There's nothing I hate more than stupid/sensationalistic Yahoo News headlines. There was one earlier this week with a headline that said something to the effect of "Stars Who Have Children While They're Young." Underneath it was a photo of, of all people, Bristol Palin. I immediately disregarded the subject matter of the article itself and thought to myself "Why the Hell is she considered a star?"
I realized how the definition of "star" seems to have become cheapened in recent years. Used to be, the term applied to people who had reached the highest pinnacle of success in their careers, most notably movie or TV actors, or music performers, or professional and Olympic athletes. Now it seems to apply to anyone who is notorious to the public, whether it's for appearing on reality shows, or through some sort of public scandal. There have always been notorious famous people throughout history. But, in the past, they were reserved for the pages of the sleaziest tabloids, not for the mainstream press. These days, people like Bristol Palin or the Kardashians or that couple who crashed the White House party are profiled and legitimized by regular newspapers and magazines. These are the sorts of "celebrities" who appear on shows like "Dancing with the Stars."
Decades ago, in the 1970s and 1980s, we had "Battle of the Network Stars," a series of TV specials where the actors from then-current TV shows representing all three networks faced off against each other in athletic competition. But in the case of "Battle of the Network Stars," we watched people who were truly the top stars of television back then, not the "never weres" that we are subjected to now. What's sad is that mainstream publications will devote paragraphs and pages upon people who haven't really done anything legitimate to earn our attention, while more deserving figures are ignored.
A couple of days ago, I was in a barber shop getting a haircut and I was flipping through Entertainment Weekly. A letter to the editor was featured in the issue I was reading, chastising them for giving short shrift to the recent passing of Cliff Robertson, who won the Best Actor Oscar for "Charly" (1968).

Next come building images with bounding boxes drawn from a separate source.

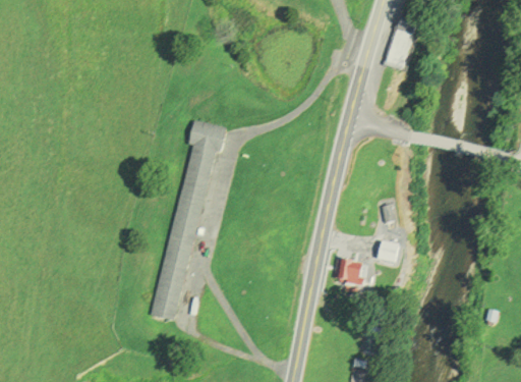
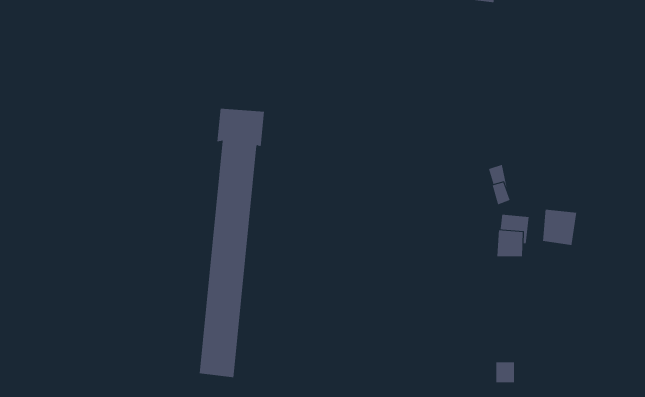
building: none -> [542,209,577,246]
building: [332,258,367,287] -> none

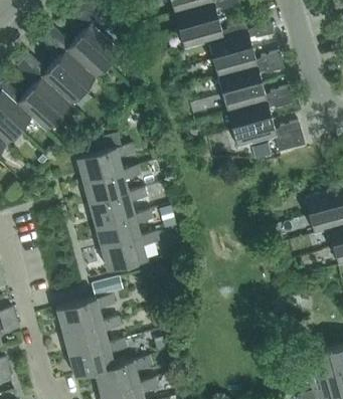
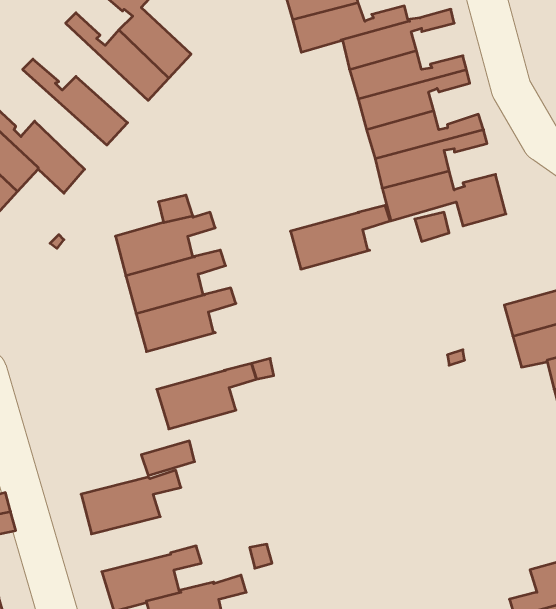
building: [41,33,96,91] -> none
building: [17,60,71,119] -> none
building: [95,210,153,247] -> [290,205,390,269]
building: [62,317,121,354] -> none

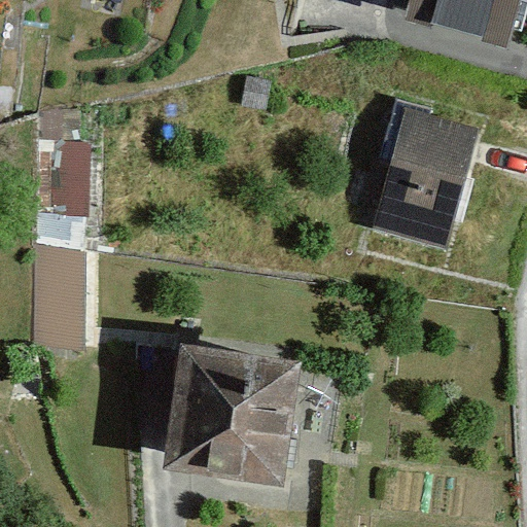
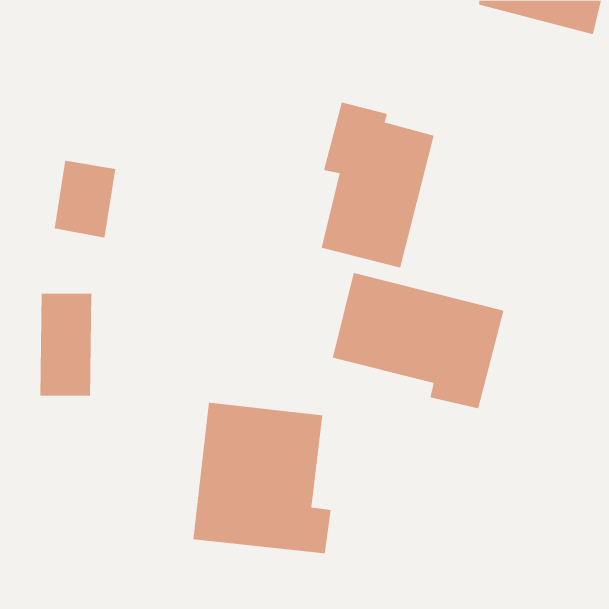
building: [378,102,476,245] -> [321,102,434,268]
building: none -> [332,272,504,409]

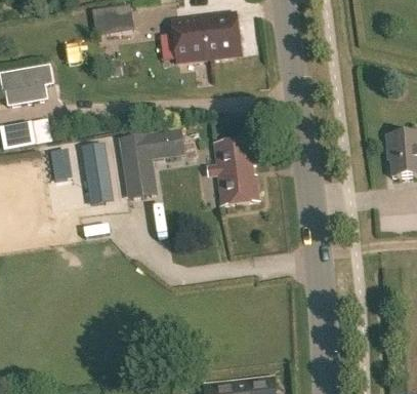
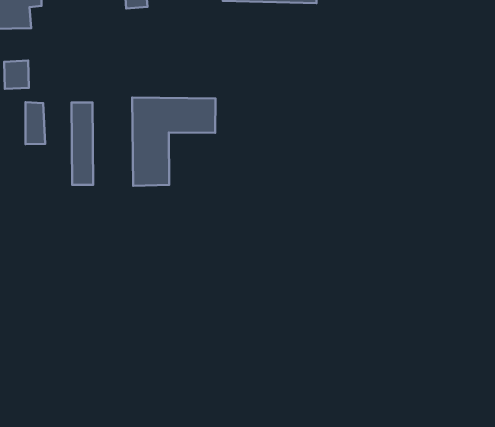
building: [216,140,257,203] -> none

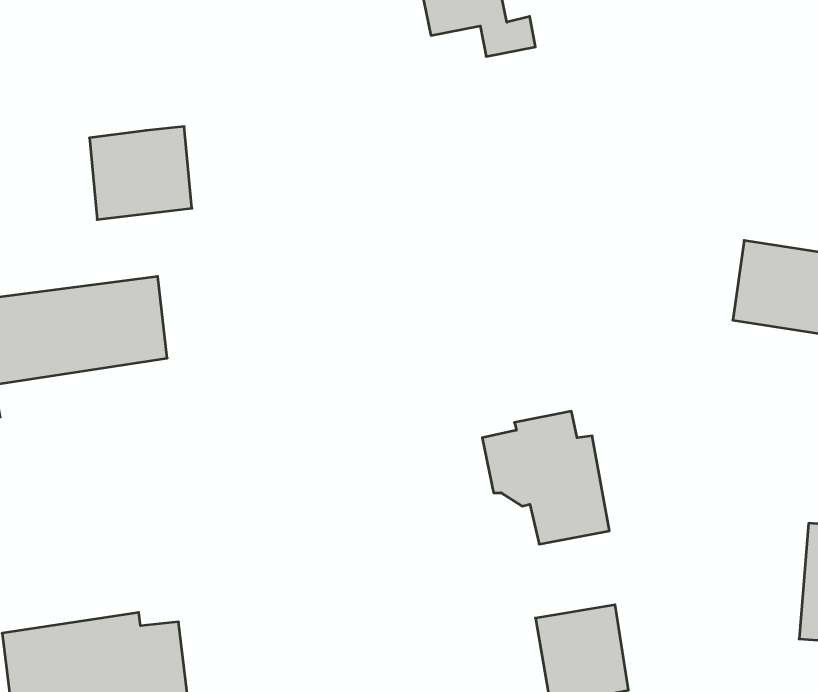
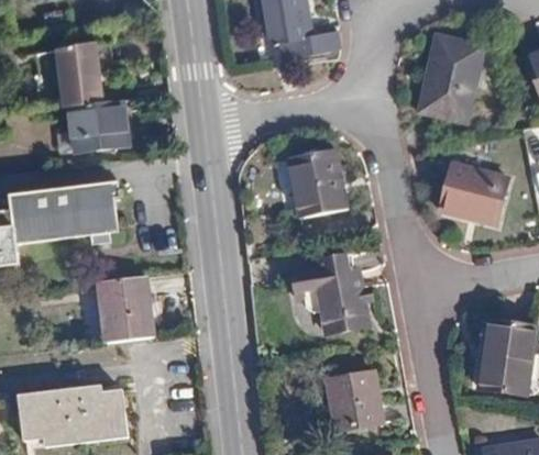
building: none -> [57,41,102,104]
building: none -> [426,41,484,121]
building: none -> [294,162,350,226]
building: none -> [99,277,153,343]

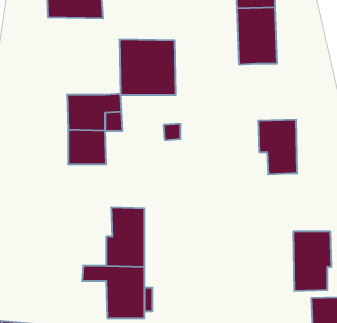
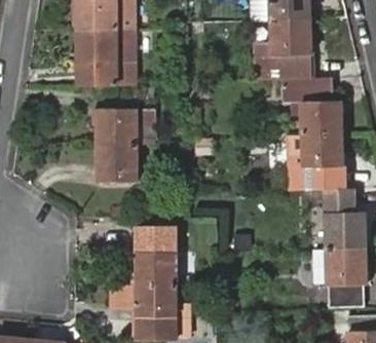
building: [119,40,176,95] -> [76,30,134,86]
building: none -> [289,77,330,136]
building: none -> [325,188,365,249]

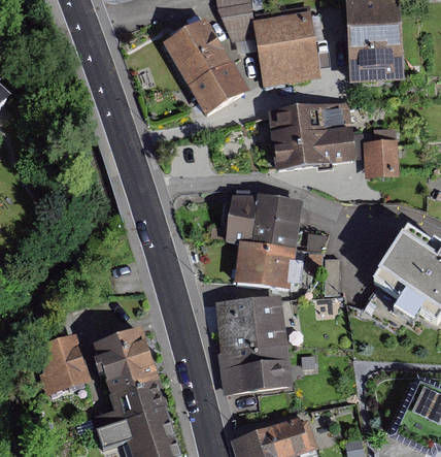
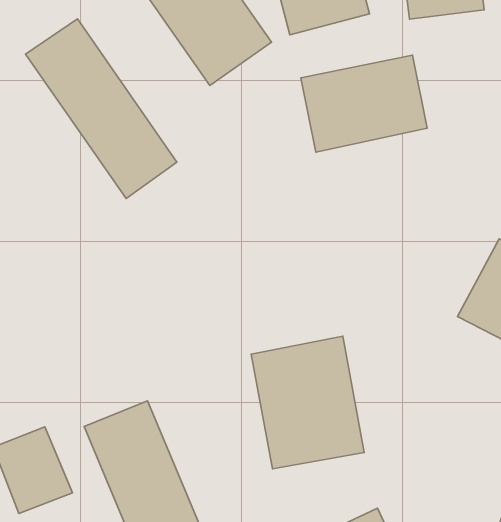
building: none -> [26,19,177,198]
building: [363,138,400,177] -> none
building: [225,189,306,286] -> none

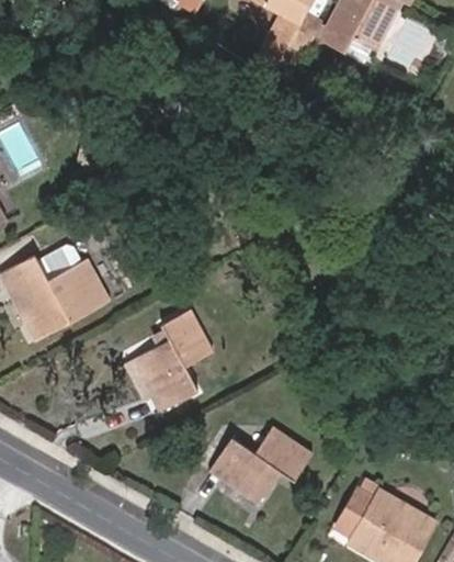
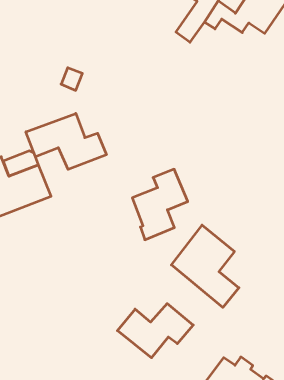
building: none -> [26,113,106,169]
building: [137,310,213,409] -> [132,169,188,240]
building: none -> [171,225,239,307]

Entertainment Weekly had mentioned Robertson's death in just two sentences, while they shamelessly devoted pages to people that no one will remember or care about 10 years from now. It used to be that the term "starlet" was a denigrating term reserved for actresses who toiled in "B" movies or had generally second-rate careers. But nowadays, "starlet" (if we apply that definition) sounds much better than "star" because at least the "B" actress has a career in movies or TV she can hang her hat on to explain why she might be well known to people.
I don't know who is to blame here--the press or the public for paying just enough attention to these people to make the press think that the public wants to read about them. I know I don't pay attention to them except when I casually spot their names on magazine covers at the barber shop or supermarket checkout counter and wonder "Who are they?!" I know many people who are also sick of them and would prefer to read about people who have earned our interest.
What I also despise is how "reductionist" the press has become in describing the importance of particular people to the public. Whenever I read obituaries of accomplished people, obituary writers seem to feel they have to appeal to the lowest common denominator by making an arcane reference to a minor footnote in their lives that the general public might remember them for, or draw a weak analogy to something current or hip because they expect the public wouldn't otherwise be able to relate to them, as opposed to highlighting their truly important accomplishments.
Take Lois Nettleton, for instance. She was a talented actress who had numerous credits in film, television and theatre. She had won 2 Emmys and was nominated for a Tony. And what did most of her obituaries mention? A "Seinfeld" episode where she caught George eating an eclair from a trash can. I'm not dissing "Seinfeld" at all, just the fact that the obituary writers felt that they had to reference something as throw-away (no pun intended) as that in Nettleton's career in order to make the general public take interest in her. It makes as much sense, for example, as having my retail job at JC Penny's during summer vacation from college turn out to be the thing I'm best remembered for when I pass away someday.